Appeal of TANIA SMITH, on behalf of her daughters, JAMIA and TAYLA, from action of the Board of Education of the Uniondale Union Free School District regarding residency.

 

 

(August 23, 2004)

 

Ingerman Smith, L.L.P., attorneys for respondent, Lawrence W. Reich, Esq., of counsel

 

MILLS, Commissioner.--Petitioner appeals the determination of the Board of Education of the Uniondale Union Free School District ("respondent") that her daughters, Jamia and Tayla, are not district residents.  The appeal must be sustained.

Petitioner, her husband, children and parents lived together on Leslie Lane, within respondent"s district.  In 2003, petitioner and her husband separated, and he moved to Orchard Street in Hempstead, outside the district.  In March 2004, respondent began to suspect the children did not reside in the district when Tayla told a teacher that she lived on Orchard Street in Hempstead.  Based on this information, respondent began a residency investigation.

Respondent"s investigation revealed that petitioner and her husband both have mail delivered to the Orchard Street address.  Respondent"s investigator conducted surveillance on four occasions during a two-week period between March 30 and April 13, 2004. Another surveillance was conducted on June 25, 2004, after the commencement of this appeal.

By letter dated April 16, 2004, respondent"s Administrative Assistant for Central Registration notified petitioner that her children were no longer eligible to attend respondent"s schools because she did not reside within the district and would be excluded as of April 30, 2004.  A registration review conference was held on May 5, 2004, at which petitioner was allowed to present evidence of residency.  By letter dated May 18, 2004, the Administrative Assistant notified petitioner of his conclusion that she and her children were not residents of the district.  This appeal ensued.  Petitioner"s request for interim relief was denied on July 7, 2004.

Petitioner claims that she and her children are district residents.  To support her claim, petitioner submits a driver"s license (issued in 1999 and renewed in May 2004), a payroll statement for February 2004, a 2003 W-2 form, and a 2003 tax return.  She claims her children spend two to three nights a week with their father, and live with her the rest of the time at Leslie Lane.

Respondent alleges that its surveillance proves that petitioner lives at Orchard Street with her husband.  It also maintains that, because the post office delivers mail to petitioner at the Orchard Street address, she does not reside at Leslie Lane.  Additionally, respondent contends that because petitioner claimed only one child as a dependent on her income taxes for 2003, the other child must be living at Orchard Street.  Finally, respondent notes that, while petitioner alleges she is separated from her husband, she has not produced a separation agreement.

Education Law "3202(1) provides, in pertinent part:

A person over five and under twenty-one years of age who has not received a high school diploma is entitled to attend the public schools maintained in the district in which such person resides without the payment of tuition.

The purpose of this statute is to limit the obligation of school districts to provide tuition-free education to students whose parents or legal guardians reside within the district (Appeal of Jones, 42 Ed Dept Rep 129, Decision No. 14,797; Appeal of L.W., 41 id. 372, Decision No. 14,717; Appeal of Pierre, 40 id. 538, Decision No. 14,551).  Residence for purposes of "3202 is established by one"s physical presence as an inhabitant within the district combined with an intent to reside in the district (Longwood Cent.
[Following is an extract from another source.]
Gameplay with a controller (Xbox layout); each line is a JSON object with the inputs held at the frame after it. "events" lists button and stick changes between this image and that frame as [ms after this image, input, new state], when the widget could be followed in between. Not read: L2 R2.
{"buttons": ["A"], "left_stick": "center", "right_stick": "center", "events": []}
School Dist. v. Springs Union Free School Dist., 1 NY3d 385; Appeal of Silvestro, 40 Ed Dept Rep 259, Decision No. 14,476; Appeal of Lavelanet, 39 id. 56, Decision No. 14,171).  A child's residence is presumed to be that of his or her parents or legal guardians (Appeal of James, 41 Ed Dept Rep 487, Decision No. 14,752; Appeal of Santana, 40 id. 57, Decision No. 14,420; Appeal of Lavelanet, supra).  Where a child's parents live apart, the child can have only one legal residence (Appeal of Lavelanet, supra; Appeal of Plesko, 37 Ed Dept Rep 238, Decision No. 13,850).

Respondent"s investigator conducted surveillance at Orchard Street on four days between March 30 and April 13, 2004.  During the first surveillance he saw "a woman" leave the Orchard Street residence at 8:10 a.m., get into a car registered to petitioner and drive away.  The second surveillance commenced at 7:50 a.m. on March 31, 2004.  The investigator observed a woman drive two children to school at 8:11 a.m. in a car registered to petitioner.  The investigator was then informed by teachers at the school that the two girls were Jamia and Tayla.  The third observation began at 6:58 a.m. on April 2, 2004 and revealed a man driving petitioner"s children to school in a car registered to petitioner.  The fourth surveillance occurred on April 13, 2004 at 7:54 a.m.  Once again the investigator observed a man driving the children to school in a car registered to petitioner.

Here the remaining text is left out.